— Activity —
Reproduce the data word for word, starting at the line that contains "have Warden running" and stopping after the line that contains "The first 4".

══════════════════════════════

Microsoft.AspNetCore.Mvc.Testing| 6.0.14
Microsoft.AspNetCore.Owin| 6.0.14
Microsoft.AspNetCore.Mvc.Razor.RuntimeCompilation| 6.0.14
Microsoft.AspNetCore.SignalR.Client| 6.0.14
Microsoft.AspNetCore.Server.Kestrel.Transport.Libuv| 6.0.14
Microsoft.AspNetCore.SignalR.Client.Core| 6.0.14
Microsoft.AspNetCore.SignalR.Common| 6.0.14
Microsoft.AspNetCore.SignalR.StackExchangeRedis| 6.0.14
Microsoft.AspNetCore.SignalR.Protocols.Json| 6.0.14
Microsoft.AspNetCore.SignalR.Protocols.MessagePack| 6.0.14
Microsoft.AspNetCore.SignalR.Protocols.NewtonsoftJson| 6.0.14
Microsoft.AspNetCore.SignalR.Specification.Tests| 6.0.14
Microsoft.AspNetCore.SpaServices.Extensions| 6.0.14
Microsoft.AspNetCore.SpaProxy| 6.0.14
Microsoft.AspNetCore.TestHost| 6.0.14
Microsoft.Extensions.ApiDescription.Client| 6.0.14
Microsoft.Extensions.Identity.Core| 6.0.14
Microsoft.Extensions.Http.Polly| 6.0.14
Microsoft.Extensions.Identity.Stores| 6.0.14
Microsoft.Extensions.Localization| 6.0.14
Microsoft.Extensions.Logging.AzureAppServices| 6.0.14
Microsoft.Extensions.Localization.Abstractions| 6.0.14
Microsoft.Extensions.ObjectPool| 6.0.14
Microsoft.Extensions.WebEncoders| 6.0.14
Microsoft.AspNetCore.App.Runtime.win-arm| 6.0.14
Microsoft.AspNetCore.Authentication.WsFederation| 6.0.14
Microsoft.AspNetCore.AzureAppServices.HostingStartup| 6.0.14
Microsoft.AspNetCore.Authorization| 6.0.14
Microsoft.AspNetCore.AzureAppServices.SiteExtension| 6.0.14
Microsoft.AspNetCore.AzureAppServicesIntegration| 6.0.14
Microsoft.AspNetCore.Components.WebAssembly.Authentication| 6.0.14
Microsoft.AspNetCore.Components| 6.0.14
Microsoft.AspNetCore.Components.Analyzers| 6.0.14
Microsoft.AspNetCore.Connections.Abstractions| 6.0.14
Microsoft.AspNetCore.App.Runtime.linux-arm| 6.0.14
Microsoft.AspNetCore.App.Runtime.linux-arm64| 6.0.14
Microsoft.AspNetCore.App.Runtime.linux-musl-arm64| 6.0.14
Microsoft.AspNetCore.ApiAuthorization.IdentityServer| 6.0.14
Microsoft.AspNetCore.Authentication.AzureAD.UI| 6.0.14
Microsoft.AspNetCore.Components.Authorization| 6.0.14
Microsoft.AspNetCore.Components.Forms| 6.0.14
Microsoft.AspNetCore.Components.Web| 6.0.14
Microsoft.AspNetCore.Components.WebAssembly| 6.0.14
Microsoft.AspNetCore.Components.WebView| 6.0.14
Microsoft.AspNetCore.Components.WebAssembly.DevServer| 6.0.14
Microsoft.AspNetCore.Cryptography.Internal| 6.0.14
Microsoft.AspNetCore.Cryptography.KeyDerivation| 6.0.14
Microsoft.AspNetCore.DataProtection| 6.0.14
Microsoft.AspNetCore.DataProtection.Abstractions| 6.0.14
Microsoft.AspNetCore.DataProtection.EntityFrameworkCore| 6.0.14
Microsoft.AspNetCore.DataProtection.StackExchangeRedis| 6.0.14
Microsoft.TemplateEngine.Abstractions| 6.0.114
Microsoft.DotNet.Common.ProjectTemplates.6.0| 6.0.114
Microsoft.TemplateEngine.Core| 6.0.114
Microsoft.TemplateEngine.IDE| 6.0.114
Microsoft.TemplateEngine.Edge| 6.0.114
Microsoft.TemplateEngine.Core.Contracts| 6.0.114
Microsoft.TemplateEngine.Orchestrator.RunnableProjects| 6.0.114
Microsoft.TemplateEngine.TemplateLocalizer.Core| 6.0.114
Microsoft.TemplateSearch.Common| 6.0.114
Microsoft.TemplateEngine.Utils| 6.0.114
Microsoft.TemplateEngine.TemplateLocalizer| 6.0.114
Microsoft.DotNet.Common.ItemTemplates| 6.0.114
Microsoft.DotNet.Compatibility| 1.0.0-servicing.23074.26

══════════════════════════════

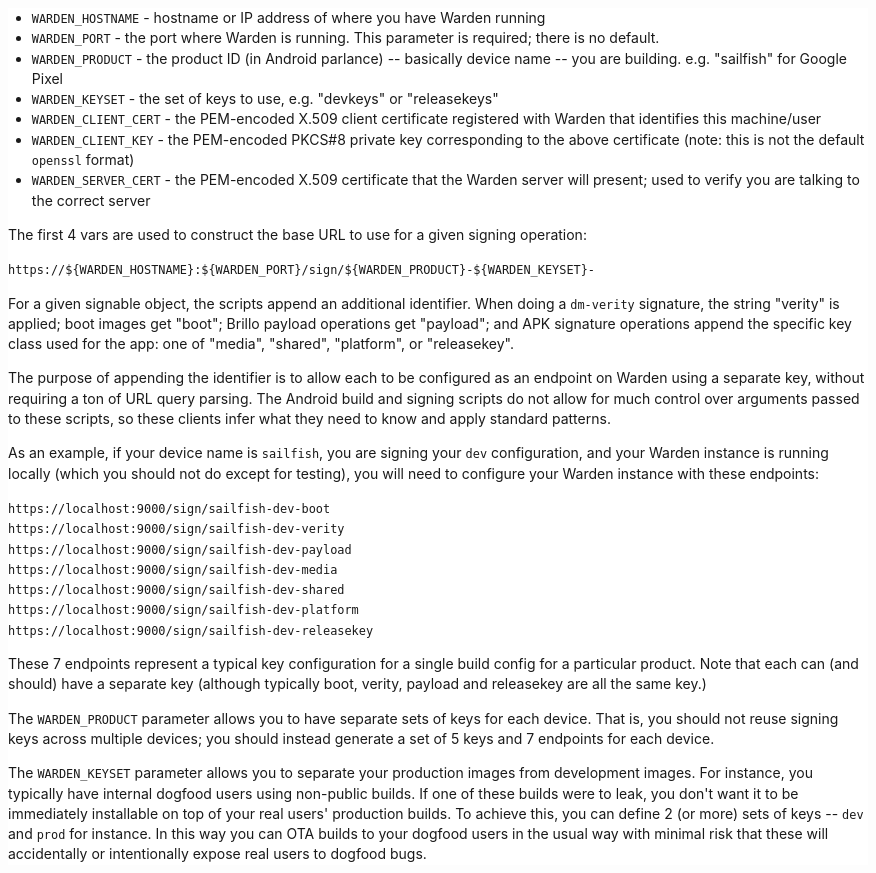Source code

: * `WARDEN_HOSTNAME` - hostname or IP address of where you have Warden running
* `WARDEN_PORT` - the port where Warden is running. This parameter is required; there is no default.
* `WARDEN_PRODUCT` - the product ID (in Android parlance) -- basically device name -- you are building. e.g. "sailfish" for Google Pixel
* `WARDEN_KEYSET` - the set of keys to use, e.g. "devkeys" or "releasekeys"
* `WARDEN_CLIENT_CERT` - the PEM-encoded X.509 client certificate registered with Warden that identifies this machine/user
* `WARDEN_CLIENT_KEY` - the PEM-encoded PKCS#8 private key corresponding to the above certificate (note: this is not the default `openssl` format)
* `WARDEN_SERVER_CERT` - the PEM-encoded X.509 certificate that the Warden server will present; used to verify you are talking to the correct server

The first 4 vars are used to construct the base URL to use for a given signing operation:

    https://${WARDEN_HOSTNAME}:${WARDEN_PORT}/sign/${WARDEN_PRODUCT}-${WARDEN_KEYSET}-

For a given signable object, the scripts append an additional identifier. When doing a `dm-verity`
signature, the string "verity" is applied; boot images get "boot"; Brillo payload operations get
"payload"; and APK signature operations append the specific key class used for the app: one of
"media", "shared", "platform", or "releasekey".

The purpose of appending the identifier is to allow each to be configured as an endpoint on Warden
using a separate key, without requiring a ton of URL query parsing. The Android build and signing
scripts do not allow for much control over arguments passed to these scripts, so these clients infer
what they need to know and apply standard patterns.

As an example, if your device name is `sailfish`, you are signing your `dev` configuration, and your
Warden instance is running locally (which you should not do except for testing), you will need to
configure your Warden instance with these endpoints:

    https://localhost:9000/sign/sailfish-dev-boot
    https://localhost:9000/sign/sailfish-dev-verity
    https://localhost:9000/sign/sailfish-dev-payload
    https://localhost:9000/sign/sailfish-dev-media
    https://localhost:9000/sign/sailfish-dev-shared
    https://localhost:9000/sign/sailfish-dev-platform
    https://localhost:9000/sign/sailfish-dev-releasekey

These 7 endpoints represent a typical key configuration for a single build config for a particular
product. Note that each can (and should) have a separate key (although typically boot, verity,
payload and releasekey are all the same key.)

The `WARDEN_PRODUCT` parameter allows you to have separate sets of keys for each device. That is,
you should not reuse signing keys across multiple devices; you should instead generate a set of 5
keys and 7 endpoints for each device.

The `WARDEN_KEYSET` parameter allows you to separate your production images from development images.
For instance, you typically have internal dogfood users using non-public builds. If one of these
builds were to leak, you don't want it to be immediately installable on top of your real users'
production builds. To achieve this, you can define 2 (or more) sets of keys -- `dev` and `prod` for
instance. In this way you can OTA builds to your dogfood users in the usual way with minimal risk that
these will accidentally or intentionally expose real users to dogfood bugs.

══════════════════════════════

— Reply —
: * `WARDEN_HOSTNAME` - hostname or IP address of where you have Warden running
* `WARDEN_PORT` - the port where Warden is running. This parameter is required; there is no default.
* `WARDEN_PRODUCT` - the product ID (in Android parlance) -- basically device name -- you are building. e.g. "sailfish" for Google Pixel
* `WARDEN_KEYSET` - the set of keys to use, e.g. "devkeys" or "releasekeys"
* `WARDEN_CLIENT_CERT` - the PEM-encoded X.509 client certificate registered with Warden that identifies this machine/user
* `WARDEN_CLIENT_KEY` - the PEM-encoded PKCS#8 private key corresponding to the above certificate (note: this is not the default `openssl` format)
* `WARDEN_SERVER_CERT` - the PEM-encoded X.509 certificate that the Warden server will present; used to verify you are talking to the correct server

The first 4 vars are used to construct the base URL to use for a given signing operation:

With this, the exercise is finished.